- _TEXTO DEL EDITORIAL_
Editorial

El poder de Dios en el corazón de un niño

Una de las panorámicas admirables bíblicas que se pueden contemplar en el nuevo testamento es el delicado trato de Jesús con los niños, con los que se identificaba plenamente por su natural inocencia y su segura  herencia en el reino de los cielos.

Como ejemplo cito  a Mateo: 19:13-15: “Entonces le fueron presentados unos niños para que pusiera las manos sobre ellos y orara. Pero los discípulos los reprendieron. Entonces Jesús dijo: “Dejad a los niños venir a mí y no se lo impidáis, porque de los tales es el reino de los cielos. Y habiendo puesto sobre ellos las manos, se fue de allí”.

Además, los niños son recipientes para recibir la revelación de Dios, y al respecto en una ocasión Jesús se regocijó en el espíritu y dijo: “Yo te alabo,  Padre, Señor de los cielos y de la tierra, porque escondiste estas cosas de los sabios y entendidos y las has revelado a los niños: Si, Padre, porque así te agradó”. Lucas 10:21.

Los niños, no importa su nacionalidad, raza, color, pobre o rico, etc., son objetos de un amor muy especial por parte de nuestro Señor y Salvador Jesucristo. “De cierto os digo que el que no recibe el reino de Dios como un niño, no entrará en él”. Lucas 18:17.

En otra ocasión, los discípulos entraron sobre quién sería el mayor. “Jesús percibiendo los pensamientos en sus corazones, tomó a un niño y lo puso junto a sí: y les dijo –Cualquiera que reciba a este niño en mi nombre, a mí me recibe; y cualquiera que me recibe a mí, recibe al que me envió, porque el que es más pequeño entre todos vosotros, ese es el más grande”, Lucas 9:46.

 La presencia de Jesús, por su carisma, atractivo, amor, gracia, misericordia y poder atraía, no solo a los niños, sino también a los adultos y toda clase de gente, tales como sacerdotes, fariseos, escribas, publicanos, soldados, pecadores, líderes religiosos y gubernamentales, así como ricos, pobres, enfermos y sanos,  muchos de los cuales se deleitaban escuchando su sabia y poderosa palabra que transformaron vidas de aquellos que la recibieron.

Muchos de estos seguían a Jesús, donde quiera que Señor se dirigía, atraídos por su poder de sanar a los enfermos, “de liberar a los oprimidos, dar buenas nuevas a los pobres, a sanar a los quebrantados de corazón, pregonar libertad a los cautivos y vista a los ciegos, a poner en libertad a los oprimidos y a predicar el año agradable”, Lucas 4:18.

- _INSTRUCCIONES_
A. Convierta en una lista el párrafo del editorial que comienza con «La presencia de Jesús, por su carisma» y conserve sus datos principales.
B. Resuma el editorial en dos oraciones.
Las líneas no son necesarias para realizar lo solicitado.

- _SECCIÓN DE DATOS_
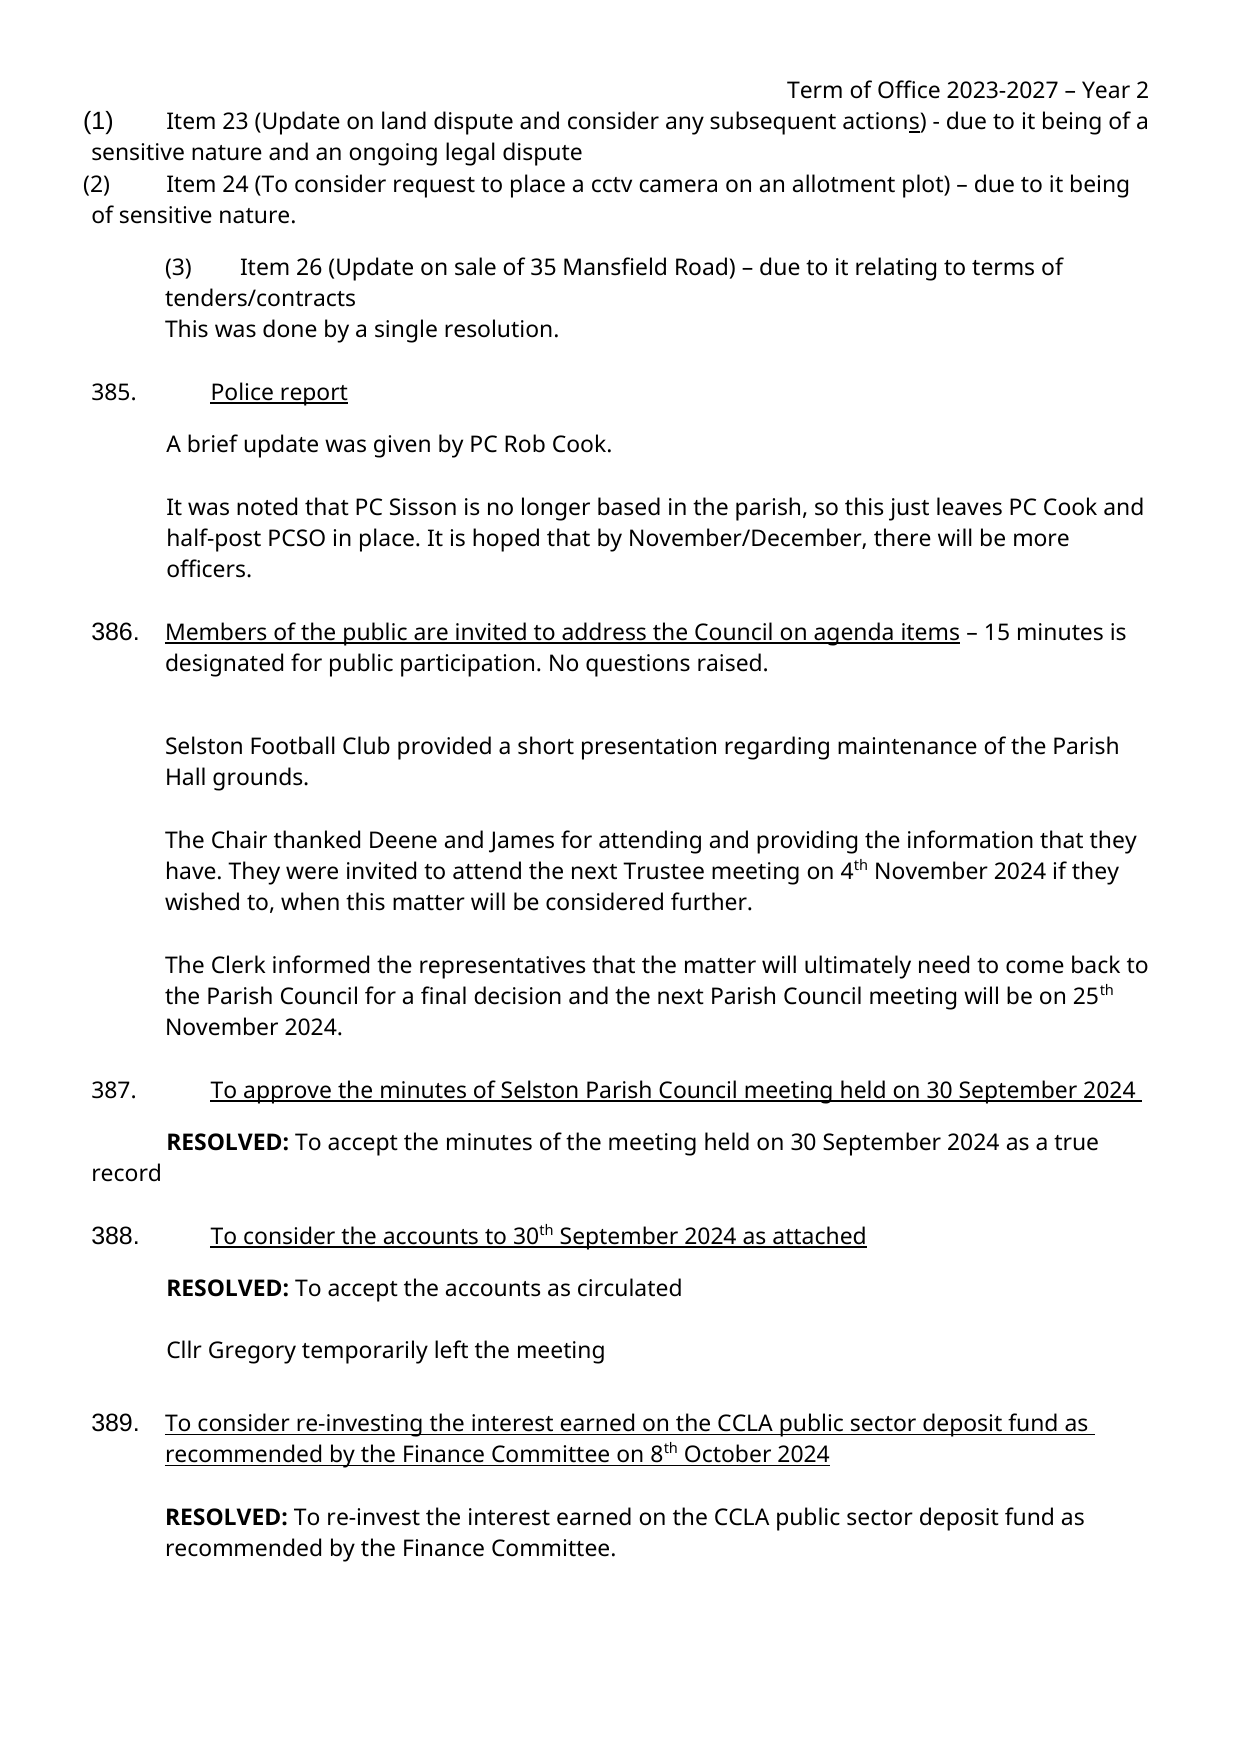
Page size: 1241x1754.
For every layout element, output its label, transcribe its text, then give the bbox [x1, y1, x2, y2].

text The Clerk informed the representatives that the matter will ultimately need to come back to the Parish Council for a final decision and the next Parish Council meeting will be on 25th November 2024. [165, 949, 1149, 1043]
list To consider re-investing the interest earned on the CCLA public sector deposit fund as recommended by the Finance Committee on 8th October 2024 [91, 1407, 1149, 1470]
text (3) Item 26 (Update on sale of 35 Mansfield Road) – due to it relating to terms of tenders/contracts [165, 251, 1149, 313]
text RESOLVED: To accept the accounts as circulated [91, 1272, 1149, 1303]
list Police report [91, 376, 1149, 407]
text A brief update was given by PC Rob Cook. [135, 428, 1149, 459]
list RESOLVED: To re-invest the interest earned on the CCLA public sector deposit fund as recommended by the Finance Committee. [165, 1501, 1149, 1563]
list Item 23 (Update on land dispute and consider any subsequent actions) - due to it being of a sensitive nature and an ongoing legal dispute [83, 105, 1149, 168]
text The Chair thanked Deene and James for attending and providing the information that they have. They were invited to attend the next Trustee meeting on 4th November 2024 if they wished to, when this matter will be considered further. [165, 824, 1149, 918]
text Selston Football Club provided a short presentation regarding maintenance of the Parish Hall grounds. [165, 730, 1149, 793]
list To consider the accounts to 30th September 2024 as attached [91, 1220, 1149, 1251]
list To approve the minutes of Selston Parish Council meeting held on 30 September 2024 [91, 1074, 1149, 1105]
text RESOLVED: To accept the minutes of the meeting held on 30 September 2024 as a true record [91, 1126, 1149, 1188]
text This was done by a single resolution. [135, 313, 1149, 345]
text It was noted that PC Sisson is no longer based in the parish, so this just leaves PC Cook and half-post PCSO in place. It is hoped that by November/December, there will be more officers. [166, 491, 1149, 584]
list Item 24 (To consider request to place a cctv camera on an allotment plot) – due to it being of sensitive nature. [83, 168, 1149, 230]
list Members of the public are invited to address the Council on agenda items – 15 minutes is designated for public participation. No questions raised. [91, 616, 1149, 678]
list Cllr Gregory temporarily left the meeting [135, 1334, 1149, 1366]
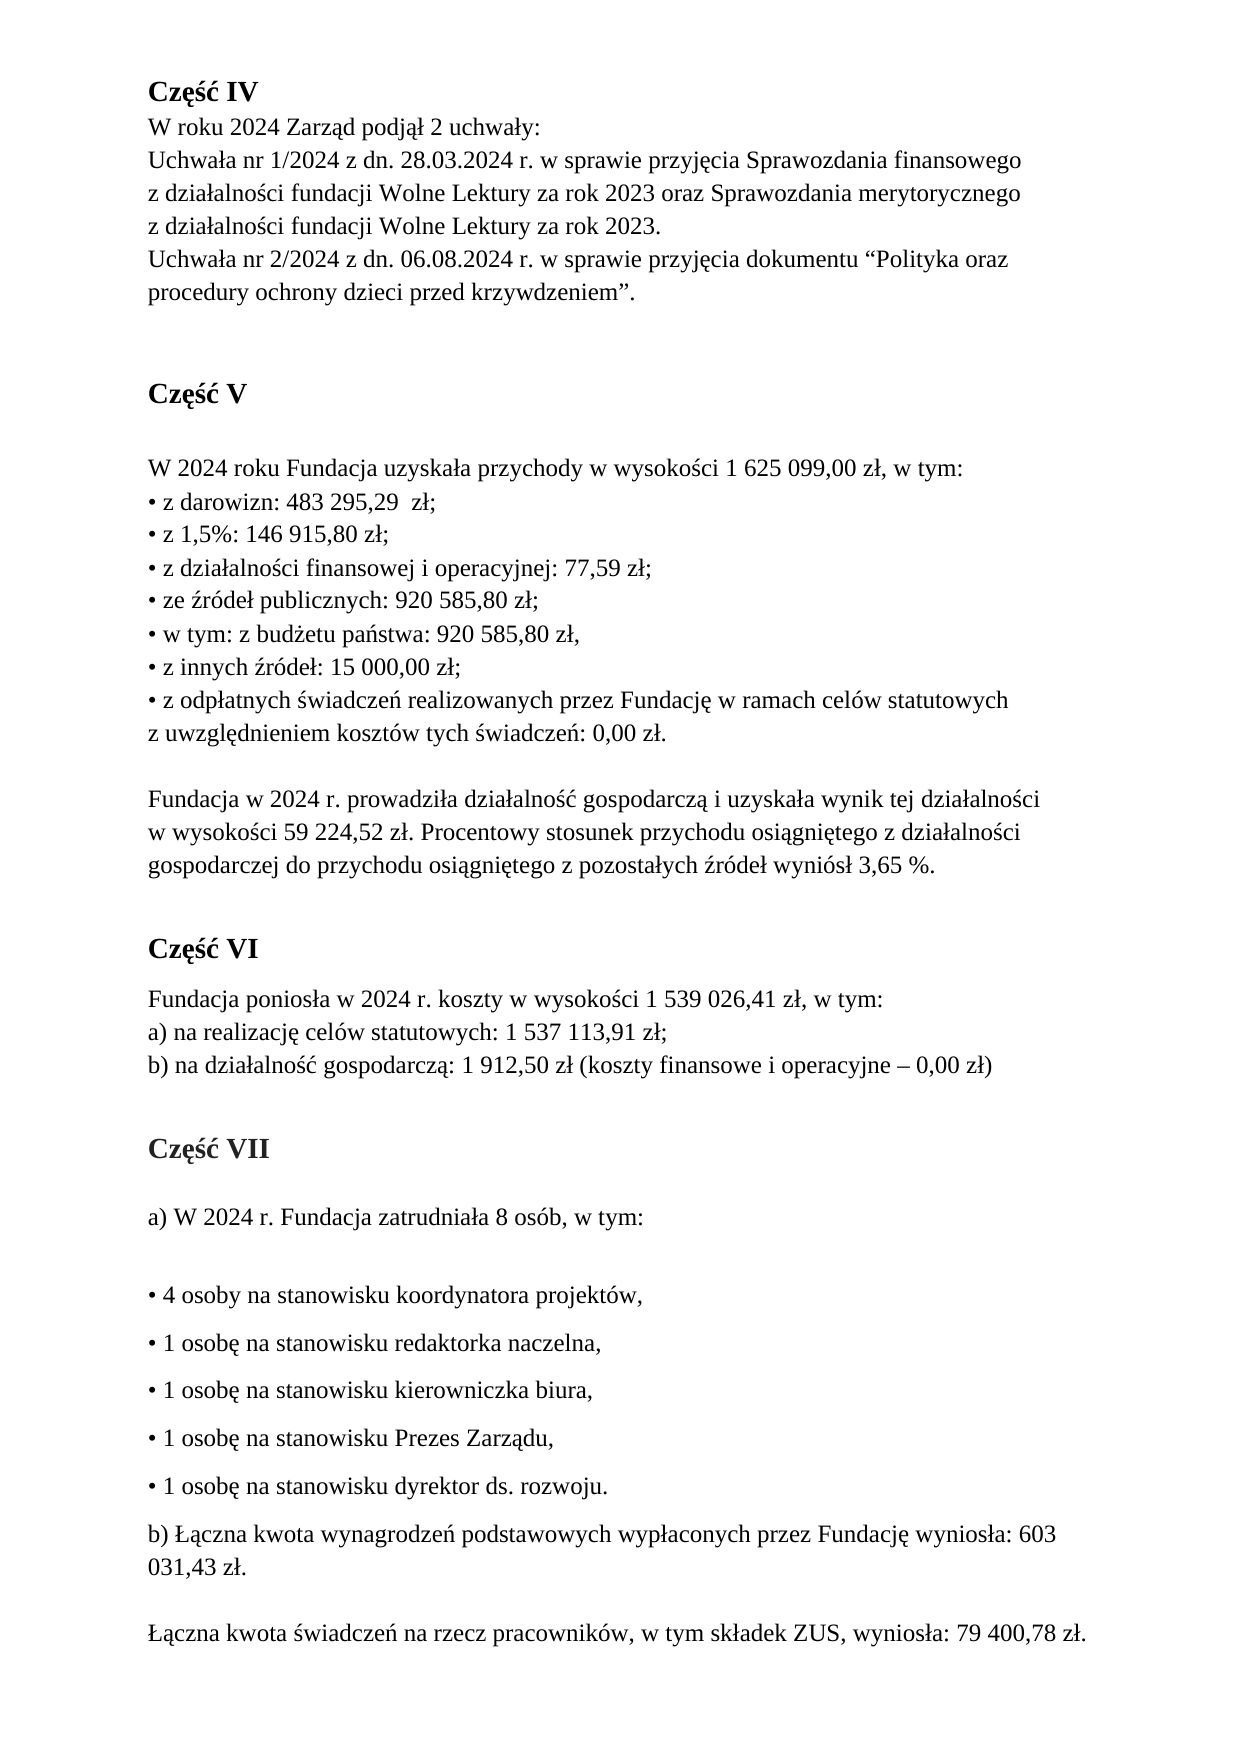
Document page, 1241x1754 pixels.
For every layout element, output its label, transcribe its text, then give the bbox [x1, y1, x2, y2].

text Uchwała nr 2/2024 z dn. 06.08.2024 r. w sprawie przyjęcia dokumentu “Polityka oraz procedury ochrony dzieci przed krzywdzeniem”. [148, 244, 1093, 306]
text Część VI [148, 897, 1093, 965]
text b) Łączna kwota wynagrodzeń podstawowych wypłaconych przez Fundację wyniosła: 603 031,43 zł. Łączna kwota świadczeń na rzecz pracowników, w tym składek ZUS, wyniosła: 79 400,78 zł. [148, 1519, 1093, 1647]
text • 1 osobę na stanowisku dyrektor ds. rozwoju. [148, 1471, 1093, 1500]
text Fundacja w 2024 r. prowadziła działalność gospodarczą i uzyskała wynik tej działalności w wysokości 59 224,52 zł. Procentowy stosunek przychodu osiągniętego z działalności gospodarczej do przychodu osiągniętego z pozostałych źródeł wyniósł 3,65 %. [148, 784, 1093, 878]
text • z innych źródeł: 15 000,00 zł; [148, 652, 1093, 680]
text Część VII a) W 2024 r. Fundacja zatrudniała 8 osób, w tym: [148, 1098, 1093, 1261]
text a) na realizację celów statutowych: 1 537 113,91 zł; [148, 1017, 1093, 1046]
text • 1 osobę na stanowisku Prezes Zarządu, [148, 1423, 1093, 1452]
text • z 1,5%: 146 915,80 zł; [148, 519, 1093, 548]
text Część V [148, 376, 1093, 410]
text • z darowizn: 483 295,29 zł; [148, 487, 1093, 515]
text Uchwała nr 1/2024 z dn. 28.03.2024 r. w sprawie przyjęcia Sprawozdania finansowego z działalności fundacji Wolne Lektury za rok 2023 oraz Sprawozdania merytorycznego z działalności fundacji Wolne Lektury za rok 2023. [148, 145, 1093, 240]
text • ze źródeł publicznych: 920 585,80 zł; [148, 586, 1093, 614]
text • z odpłatnych świadczeń realizowanych przez Fundację w ramach celów statutowych z uwzględnieniem kosztów tych świadczeń: 0,00 zł. [148, 685, 1093, 746]
text • 4 osoby na stanowisku koordynatora projektów, [148, 1280, 1093, 1309]
text • 1 osobę na stanowisku kierowniczka biura, [148, 1376, 1093, 1404]
text W 2024 roku Fundacja uzyskała przychody w wysokości 1 625 099,00 zł, w tym: [148, 453, 1093, 482]
text Część IV [148, 74, 1093, 107]
text Fundacja poniosła w 2024 r. koszty w wysokości 1 539 026,41 zł, w tym: [148, 984, 1093, 1013]
text • w tym: z budżetu państwa: 920 585,80 zł, [148, 619, 1093, 647]
text • z działalności finansowej i operacyjnej: 77,59 zł; [148, 553, 1093, 581]
text W roku 2024 Zarząd podjął 2 uchwały: [148, 112, 1093, 141]
text b) na działalność gospodarczą: 1 912,50 zł (koszty finansowe i operacyjne – 0,00 zł) [148, 1050, 1093, 1079]
text • 1 osobę na stanowisku redaktorka naczelna, [148, 1328, 1093, 1356]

- _RESPUESTAS ESPERADAS_
A.
- La presencia de Jesús atraía por su carisma, atractivo, amor, gracia, misericordia y poder.
- Atraía no solo a los niños, sino también a los adultos y a toda clase de gente: sacerdotes, fariseos, escribas, publicanos, soldados, pecadores, líderes religiosos y gubernamentales, ricos, pobres, enfermos y sanos.
- Muchos de ellos se deleitaban escuchando su palabra sabia y poderosa, que transformó la vida de quienes la recibieron.

B. El editorial destaca el delicado trato de Jesús con los niños, con quienes se identificaba por su inocencia y su herencia en el reino de los cielos, y cita pasajes de Mateo y Lucas que los presentan como receptores de la revelación de Dios y objeto de un amor muy especial. Añade que su presencia atraía también a adultos de toda clase, muchos de los cuales lo seguían por su poder de sanar a los enfermos, liberar a los oprimidos y dar buenas nuevas a los pobres.